Stored data entries:
++++++++++++++++++++
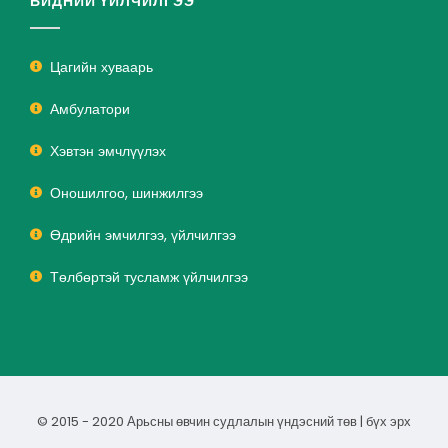
БИДНИЙ ҮЙЛЧИЛГЭЭ
Цагийн хуваарь
Амбулатори
Хэвтэн эмчлүүлэх
Оношилгоо, шинжилгээ
Өдрийн эмчилгээ, үйлчилгээ
Төлбөртэй тусламж үйлчилгээ
© 2015 - 2020 Арьсны өвчин судлалын үндэсний төв | бүх эрх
++++++++++++++++++++
* TO-DO ITEM *
Quote the records above exactly, leaving out any pictures.

* ANSWER BELOW *
БИДНИЙ ҮЙЛЧИЛГЭЭ
Цагийн хуваарь
Амбулатори
Хэвтэн эмчлүүлэх
Оношилгоо, шинжилгээ
Өдрийн эмчилгээ, үйлчилгээ
Төлбөртэй тусламж үйлчилгээ
© 2015 - 2020 Арьсны өвчин судлалын үндэсний төв | бүх эрх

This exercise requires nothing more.